PASSAGE |
····················
What would football be without the coaches? Sure, players like Bobby Charlton, Pelé, Diego Maradona, Zinedine Zidane, Ronaldo and others are great, but the strategy and motivation that the boss brings is undeniable.
Managers come and go, but a handful of them become key elements of the club or national team they are in charge of.
Johan Cruyff, Pep Guardiola, Matt Bubsy are just some of these masterminds of world football.
The Emperor was one of the best players in the world, but Franz Beckenbauer had some success as a manager too.
He's the only person to have won the World Cup as captain and coach, after hoisting the trophy in his own country in 1974 and again in Italy in 1990.
Beckenbauer's managerial style focused on savoring the game and encouraging his players not to concede a single goal.
He translated his charisma and leadership from the pitch to the locker room, which helped him lead Olympique de Marseille to the the Ligue 1 title in the 1990/1991 season, win the 1993-1994 Bundesliga and the 1995-1996 UEFA Cup on the sideline for Bayern Munich.
Sir Matt Busby
A standard bearer of Manchester United, Sir Matt Busby managed to put the Red Devils atop the table in two periods: the early 50's and the late 60's.
The team was called the Busby Babes, due to the young players that he coached, including Bobby Charlton and Duncan Edwards. The club was en route to a golden era, but eight footballers were killed in the Munich tragedy.
After a lot of effort, Matt built a brand new team and led the club to two more First Division titles. He had already won three, plus a European Cup.
He's part of the English and European Halls of Fame, inducted into both under the coach category.
Former England boss Fabio Capello was loyal to the Italian defensive style, but later found an equilibrium with the offensive line.
He gave us the first glimpses of his ability with Milan in the early 90's, when he led the team on an undefeated run of 58 Serie A games. He also established himself as a tough manager when it came to discipline.
In 1996, Capello left the Rossoneri and went to Real Madrid, but his defensive style sent him off of the club, so he returned to Milan. Then came Roma, Juventus, a second spell on Real Madrid and finally the English football team.
It was with the Three Lions that he developed a new style of play based on passes and touches, which allowed the midfielders to show their creativity and distribute the ball more accurately.
Perhaps the most impressive thing Brian Clough did was taking Derby and Nottingham Forest to the First Division after being Second Division teams.
Even more impressive is the fact that he managed to win the First Division title with both of them.
He was a coach that believed in discipline and intuition as cornerstones and the way his squads played wasn't attractive at all, as he used strength and physical attributes as major boosters.
Clough's honors include two European Cups, four League Cup titles and a FA Charity Shield.
If someone showed us that football can be attractive, fun and enjoyable, it is Johan Cruyff.
The Dutchman took Barcelona to a whole new level by implementing the tiki-taka strategy, characterized by two key elements: short, quick passes accompanied by players moving around. This system is currently used by Spain's national team and Barça.
····················
SUPPLIED MATERIAL |
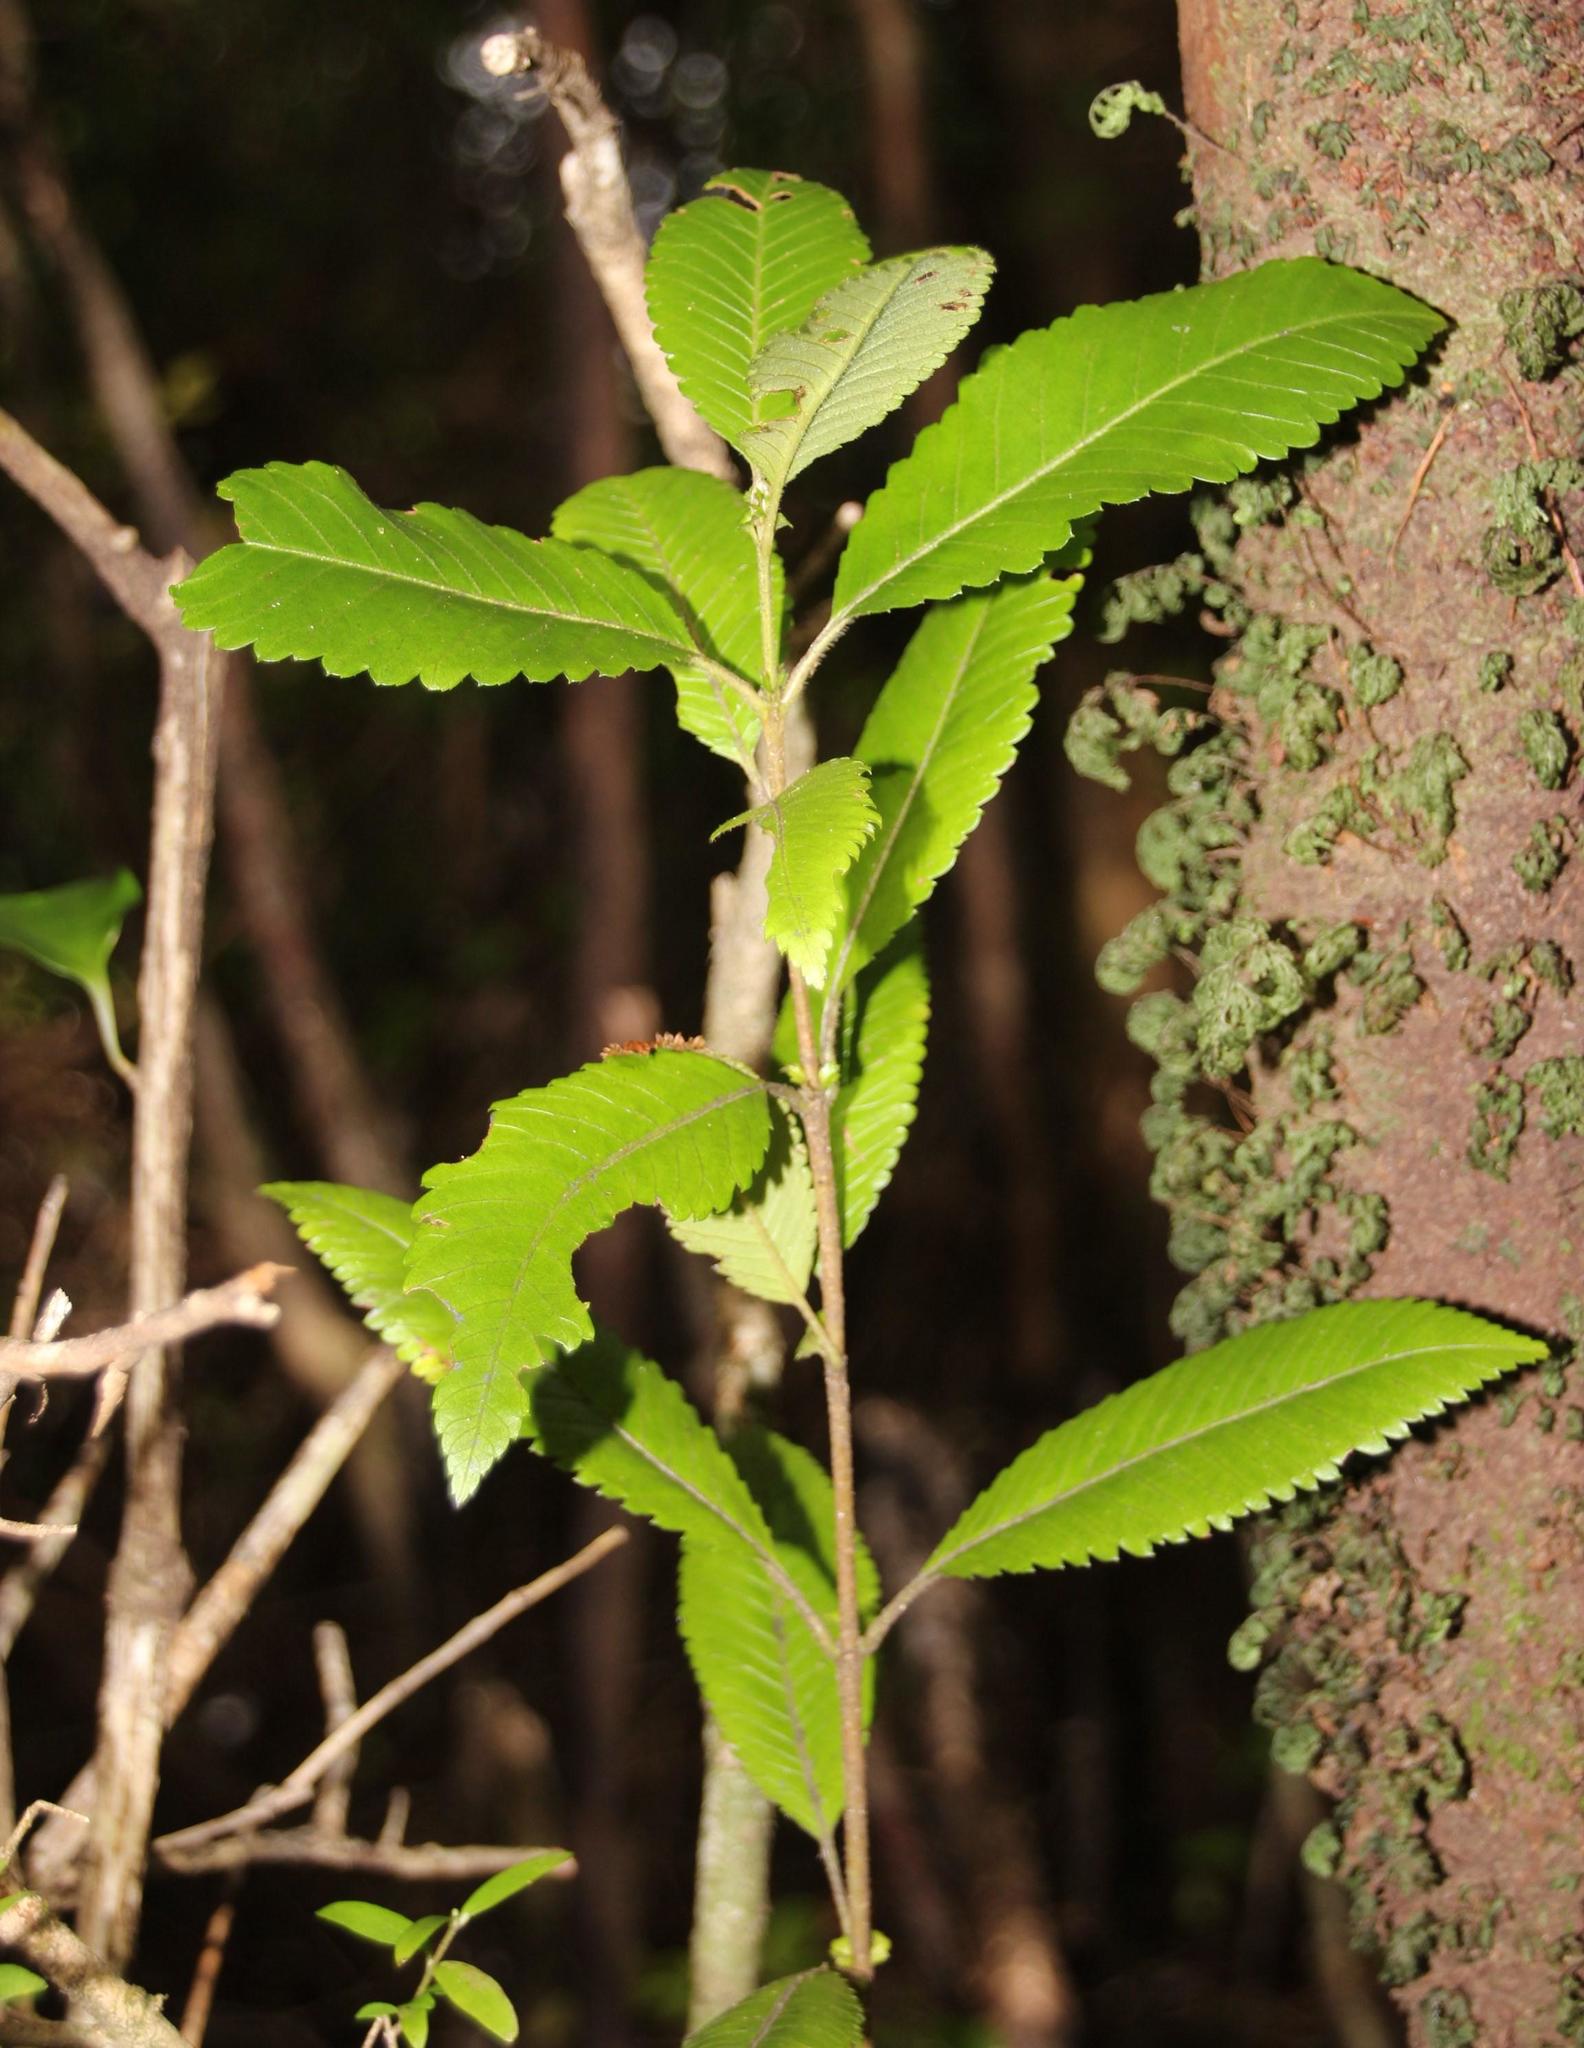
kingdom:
····················
REQUIRED TASKS |
1 - In the passage on football managers, why was Manchester United's team called the Busby Babes? Answer in one to three sentences.
2 - Reproduce, word for word, the portion of the passage on football managers starting with "The Emperor was" and going on through "the late 60's.".
The material above is separate from the passage on football managers.

ANSWERS |
1 - The team was called the Busby Babes because of the young players Matt Busby coached, including Bobby Charlton and Duncan Edwards.

2 -
The Emperor was one of the best players in the world, but Franz Beckenbauer had some success as a manager too.
He's the only person to have won the World Cup as captain and coach, after hoisting the trophy in his own country in 1974 and again in Italy in 1990.
Beckenbauer's managerial style focused on savoring the game and encouraging his players not to concede a single goal.
He translated his charisma and leadership from the pitch to the locker room, which helped him lead Olympique de Marseille to the the Ligue 1 title in the 1990/1991 season, win the 1993-1994 Bundesliga and the 1995-1996 UEFA Cup on the sideline for Bayern Munich.
Sir Matt Busby
A standard bearer of Manchester United, Sir Matt Busby managed to put the Red Devils atop the table in two periods: the early 50's and the late 60's.